Slashdot Mirror


Chrome Passes 25% Market Share, IE and Firefox Slip

An anonymous reader writes: In April 2015, we saw the naming of Microsoft Edge, the release of Chrome 42, and the first full month of Firefox 37 availability. Now we're learning that Google's browser has finally passed the 25 percent market share mark. Hit the link for some probably unnecessarily fine-grained statistics on recent browser trends. Have your browser habits shifted recently? Which browsers do you use most often?

6 of 240 comments (clear)

  1. Re:Chrome - the web browser that's added as bloatw by narcc · · Score: 5, Interesting

    I've seen it included with CCleaner and Avast. It's a plague.

  2. Re:bad statistics by Solandri · · Score: 5, Interesting

    Maybe because Net Applications is the only counter that tries to correct for known skewed sampling.

    They have to correct for skewed sampling because their sample size is so small, especially for non-U.S. sites. Of the big metrics sites:

    StatCounter monitors over 3 million sites (reports page hits)
    W3Counter monitors over 70,000 sites (reports unique visitors per month)
    Net Applications monitors over 40,000 sites (reports unique visitors per month)

    Net Applications is the only one which reports IE still in the lead. Which given the sample sizes I think more calls into question their correcting algorithms than it does StatCounter's sample.

  3. Re: Chrome - the web browser that's added as bloat by Anonymous Coward · · Score: 5, Funny

    Most nerds have 2 parents

  4. Re:Chrome - the web browser that's added as bloatw by Dog-Cow · · Score: 5, Insightful

    Forgive them for being pragmatic instead of dogmatic. Forgive them for using a perfectly good browser that's preinstalled instead of wading into some obscure nerd-war against Microsoft. In other words, forgive them for being normal people.

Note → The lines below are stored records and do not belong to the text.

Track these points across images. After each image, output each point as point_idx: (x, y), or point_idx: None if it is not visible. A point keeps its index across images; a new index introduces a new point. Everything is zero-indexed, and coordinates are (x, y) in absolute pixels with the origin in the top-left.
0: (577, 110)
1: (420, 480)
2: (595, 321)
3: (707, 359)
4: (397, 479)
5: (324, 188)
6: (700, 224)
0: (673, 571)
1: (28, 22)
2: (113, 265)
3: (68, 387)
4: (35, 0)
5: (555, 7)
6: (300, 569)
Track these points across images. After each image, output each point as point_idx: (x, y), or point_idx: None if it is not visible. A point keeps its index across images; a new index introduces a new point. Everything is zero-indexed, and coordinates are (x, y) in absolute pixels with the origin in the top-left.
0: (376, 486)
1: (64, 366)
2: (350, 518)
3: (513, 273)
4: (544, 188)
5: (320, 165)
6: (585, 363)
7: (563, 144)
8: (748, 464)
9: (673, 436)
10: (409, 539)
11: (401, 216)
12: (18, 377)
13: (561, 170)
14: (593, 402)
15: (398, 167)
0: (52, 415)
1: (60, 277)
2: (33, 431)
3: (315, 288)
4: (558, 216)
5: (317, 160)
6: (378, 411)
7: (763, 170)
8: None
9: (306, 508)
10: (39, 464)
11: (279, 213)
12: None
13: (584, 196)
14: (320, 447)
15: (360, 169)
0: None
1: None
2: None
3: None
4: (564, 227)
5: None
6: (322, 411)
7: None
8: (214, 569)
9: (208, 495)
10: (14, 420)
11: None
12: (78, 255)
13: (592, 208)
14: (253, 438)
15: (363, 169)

  5. Re:Chrome - the web browser that's added as bloatw by Antique+Geekmeister · · Score: 5, Insightful

    It's also often a corporate standard, especially for companies and their clients with older, Windows specific software tools. And many proxies are configured to lie about the web client they are proxying for, in order to provide access to upstream websites which demand IE. There are many examples, such as:

            http://unix.stackexchange.com/...

  6. Re:Firefox by tompaulco · · Score: 5, Funny

    CSS defines 1px not as a hardware pixel but as 1/2688 of the distance from the eye to the display

    I just tested this on my system and it didn't work. I backed off from the display about 5 feet and the font did not change at all.

    --
    If you are not allowed to question your government then the government has answered your question.